LDN as a treatment for MS has been recognised in a written answer to parliament (2.3.05
Dr Ladyman). There have been two conferences in the USA where health professionals
have given their clinical experience of using LDN to treat MS. The results of surveys
of patient experiences have been published on the web. An independent medical article
by YP Agrawal states that anecdotal evidence is absolutely overwhelming. It is clear
that LDN does not work for absolutely everyone. However anecdotal evidence suggests
that halting the progress of MS is a reasonable expectation for very many sufferers.
But what is the scientific evidence?
First, I guess, it is reasonable to ask what scientific evidence is anyway. The normally
accepted benchmark in the medical community is that of clinical double blind trials
- and indeed LDN has now been tested in a small, formal, double-blind trial in Germany
concluding with a recommendation of its use for MS. However, double-blind trials
have their drawbacks. Some drugs have such evident side effects that some or all
trial participants may be aware who is on the treatment; thus negating the elimination
of placebo effect.
The Cochrane Collaboration makes this point with their analysis of Copaxone trials
for MS. Another obvious drawback is the cost. Any treatment that cannot make a reasonable
return for the sponsoring company will not be tested however impressive it appears.

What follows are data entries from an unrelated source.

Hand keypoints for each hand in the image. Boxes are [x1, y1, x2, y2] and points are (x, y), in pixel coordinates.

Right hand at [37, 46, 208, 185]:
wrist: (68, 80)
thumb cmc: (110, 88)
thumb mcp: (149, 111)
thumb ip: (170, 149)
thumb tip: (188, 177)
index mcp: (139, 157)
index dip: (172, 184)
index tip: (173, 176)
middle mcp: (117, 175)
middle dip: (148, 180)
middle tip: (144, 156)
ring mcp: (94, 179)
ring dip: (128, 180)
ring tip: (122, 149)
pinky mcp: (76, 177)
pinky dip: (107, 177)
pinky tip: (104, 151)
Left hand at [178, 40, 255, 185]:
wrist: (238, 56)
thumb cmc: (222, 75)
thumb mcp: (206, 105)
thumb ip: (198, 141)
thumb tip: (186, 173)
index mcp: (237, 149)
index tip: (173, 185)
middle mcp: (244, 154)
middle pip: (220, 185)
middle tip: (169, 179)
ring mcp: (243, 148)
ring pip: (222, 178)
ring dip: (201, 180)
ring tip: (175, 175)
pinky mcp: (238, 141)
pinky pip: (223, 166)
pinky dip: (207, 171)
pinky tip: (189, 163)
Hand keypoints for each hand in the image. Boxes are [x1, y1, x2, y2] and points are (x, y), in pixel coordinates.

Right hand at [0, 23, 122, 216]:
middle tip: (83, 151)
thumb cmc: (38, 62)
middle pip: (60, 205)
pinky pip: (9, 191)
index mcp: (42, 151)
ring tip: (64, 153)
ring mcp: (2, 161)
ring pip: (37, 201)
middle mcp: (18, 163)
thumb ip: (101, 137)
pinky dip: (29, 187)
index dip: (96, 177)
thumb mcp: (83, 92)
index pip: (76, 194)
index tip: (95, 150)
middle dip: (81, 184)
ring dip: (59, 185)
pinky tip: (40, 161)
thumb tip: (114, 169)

Once a drug has been licensed for any purpose it may well be used off label for other
conditions - the case with many current treatments for MS. A recent article for the
British Medical Journal stated that 47% out of 2500 treatments surveyed were of ‘unknown
effectiveness’, indicating that use of off-label prescribed drugs is quite extensive.

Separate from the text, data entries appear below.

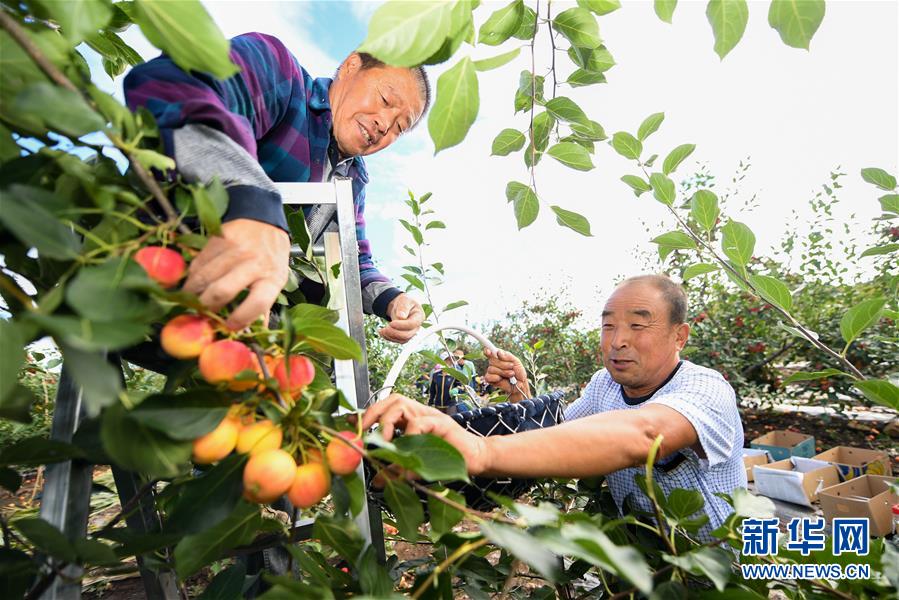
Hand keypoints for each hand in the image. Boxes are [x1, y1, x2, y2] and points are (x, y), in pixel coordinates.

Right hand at [182, 219, 289, 329]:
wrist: (264, 221)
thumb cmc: (271, 256)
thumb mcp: (276, 280)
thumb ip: (262, 306)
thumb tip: (254, 333)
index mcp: (272, 277)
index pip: (256, 303)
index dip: (240, 319)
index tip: (228, 326)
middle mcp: (254, 262)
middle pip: (222, 291)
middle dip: (207, 307)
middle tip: (202, 314)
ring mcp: (235, 249)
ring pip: (204, 278)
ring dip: (194, 294)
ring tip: (192, 301)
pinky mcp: (219, 239)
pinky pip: (198, 263)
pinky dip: (192, 277)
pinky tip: (194, 283)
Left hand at [361, 393, 489, 474]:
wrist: (477, 459)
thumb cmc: (449, 460)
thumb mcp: (416, 465)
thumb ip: (397, 469)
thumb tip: (377, 481)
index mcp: (413, 419)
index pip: (387, 407)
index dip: (369, 415)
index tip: (353, 427)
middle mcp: (421, 413)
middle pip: (392, 399)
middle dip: (373, 413)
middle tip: (365, 434)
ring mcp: (431, 416)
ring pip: (402, 404)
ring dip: (386, 423)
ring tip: (383, 443)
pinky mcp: (442, 424)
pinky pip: (420, 423)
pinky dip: (409, 438)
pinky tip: (406, 455)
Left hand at [379, 293, 423, 343]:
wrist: (401, 306)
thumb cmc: (404, 302)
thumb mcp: (404, 300)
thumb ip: (403, 307)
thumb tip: (401, 317)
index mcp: (419, 316)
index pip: (412, 324)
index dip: (402, 325)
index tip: (391, 323)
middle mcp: (417, 327)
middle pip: (407, 335)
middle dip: (395, 332)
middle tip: (385, 328)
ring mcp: (411, 333)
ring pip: (402, 340)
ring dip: (390, 336)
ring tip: (381, 330)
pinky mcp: (405, 337)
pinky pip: (398, 341)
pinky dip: (389, 338)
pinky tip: (382, 332)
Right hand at [485, 348, 529, 401]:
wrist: (520, 384)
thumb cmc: (518, 372)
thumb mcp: (515, 361)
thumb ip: (507, 356)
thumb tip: (498, 352)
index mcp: (499, 357)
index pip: (490, 352)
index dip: (487, 351)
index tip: (488, 351)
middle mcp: (494, 363)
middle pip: (492, 360)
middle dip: (503, 364)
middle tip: (511, 366)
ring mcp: (491, 371)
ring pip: (491, 368)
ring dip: (503, 372)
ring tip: (511, 374)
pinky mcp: (490, 380)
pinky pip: (488, 376)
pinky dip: (496, 377)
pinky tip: (501, 379)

The safety of Naltrexone in large doses is proven - most conclude that in small doses
it would be even safer. Clearly long term safety cannot be guaranteed, but then products
with known safety issues are now licensed for the treatment of MS. In any case, accuracy
of reported drug safety data has come in for serious criticism recently from respectable
sources such as Panorama and a House of Commons Health Committee report. So is the
evidence for using LDN to treat MS sufficient to take the seemingly low risk of using
it? A personal choice I would suggest, but it would certainly be first on my list
to try.
I think my additional comment on this would be that my perception is that LDN is
very effective in percentage terms at stopping disease progression and not very effective
at symptom improvement.
LDN is in my wife's case very dose critical and did do harm at 4.5Mg which may have
been permanent if we had stuck with that dose. The problem is no one will do a truly
random survey, this could only be done by the medical authorities who clearly are
not interested in doing so.
Linda's survey suggests a success rate in the region of 90% but of course her results
as presumable are yours are based on those who volunteer to give evidence and therefore
not random. The other problem is that the random survey would need to be done on
those who have chosen LDN as the only therapy, which would now exclude us.

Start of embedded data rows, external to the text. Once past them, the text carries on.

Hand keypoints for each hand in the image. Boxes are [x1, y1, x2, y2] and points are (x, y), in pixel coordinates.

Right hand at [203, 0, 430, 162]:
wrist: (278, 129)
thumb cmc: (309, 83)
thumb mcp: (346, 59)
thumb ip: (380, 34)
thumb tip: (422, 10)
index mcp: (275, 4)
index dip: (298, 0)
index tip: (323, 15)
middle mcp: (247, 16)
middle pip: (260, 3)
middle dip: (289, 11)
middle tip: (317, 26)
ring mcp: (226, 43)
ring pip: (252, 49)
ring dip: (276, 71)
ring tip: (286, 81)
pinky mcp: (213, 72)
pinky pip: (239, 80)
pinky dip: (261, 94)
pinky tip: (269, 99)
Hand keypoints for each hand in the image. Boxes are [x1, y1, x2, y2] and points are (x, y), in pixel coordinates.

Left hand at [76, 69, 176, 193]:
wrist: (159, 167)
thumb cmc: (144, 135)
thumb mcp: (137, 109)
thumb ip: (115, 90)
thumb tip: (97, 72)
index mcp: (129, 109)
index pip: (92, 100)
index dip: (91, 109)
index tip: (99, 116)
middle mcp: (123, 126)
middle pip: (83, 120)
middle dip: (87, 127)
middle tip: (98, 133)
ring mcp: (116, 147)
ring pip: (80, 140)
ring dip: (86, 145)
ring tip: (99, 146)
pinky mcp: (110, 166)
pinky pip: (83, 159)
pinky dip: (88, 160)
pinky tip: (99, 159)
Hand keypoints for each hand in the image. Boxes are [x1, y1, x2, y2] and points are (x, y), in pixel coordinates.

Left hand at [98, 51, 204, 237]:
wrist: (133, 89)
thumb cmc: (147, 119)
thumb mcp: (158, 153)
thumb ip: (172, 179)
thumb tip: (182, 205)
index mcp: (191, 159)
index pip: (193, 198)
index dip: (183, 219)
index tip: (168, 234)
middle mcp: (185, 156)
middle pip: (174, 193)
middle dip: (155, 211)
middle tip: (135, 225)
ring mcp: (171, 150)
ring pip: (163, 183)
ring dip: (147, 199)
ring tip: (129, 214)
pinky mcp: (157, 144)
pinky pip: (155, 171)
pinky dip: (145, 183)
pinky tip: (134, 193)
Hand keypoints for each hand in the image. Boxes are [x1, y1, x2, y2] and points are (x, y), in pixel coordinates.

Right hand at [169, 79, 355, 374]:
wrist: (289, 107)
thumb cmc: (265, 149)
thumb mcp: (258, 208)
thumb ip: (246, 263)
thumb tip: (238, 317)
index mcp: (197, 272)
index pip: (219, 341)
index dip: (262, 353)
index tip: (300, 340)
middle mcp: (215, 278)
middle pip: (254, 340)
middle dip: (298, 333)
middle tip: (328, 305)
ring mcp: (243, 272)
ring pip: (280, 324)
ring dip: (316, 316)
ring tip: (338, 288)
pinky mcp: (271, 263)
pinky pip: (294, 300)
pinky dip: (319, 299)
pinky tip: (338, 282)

I think part of the way LDN is being rubbished by vested interests is to get those
to regard it as a therapy with symptomatic benefits and thus when those find they
receive no symptom improvements they drop it.
It is interesting to note that both the clinical trials on LDN have only concentrated
on symptom relief and not adjusted the dose to the individual. Whilst they have both
been successful to an extent still no one is testing on disease progression with
a dose adjusted to suit individual participants.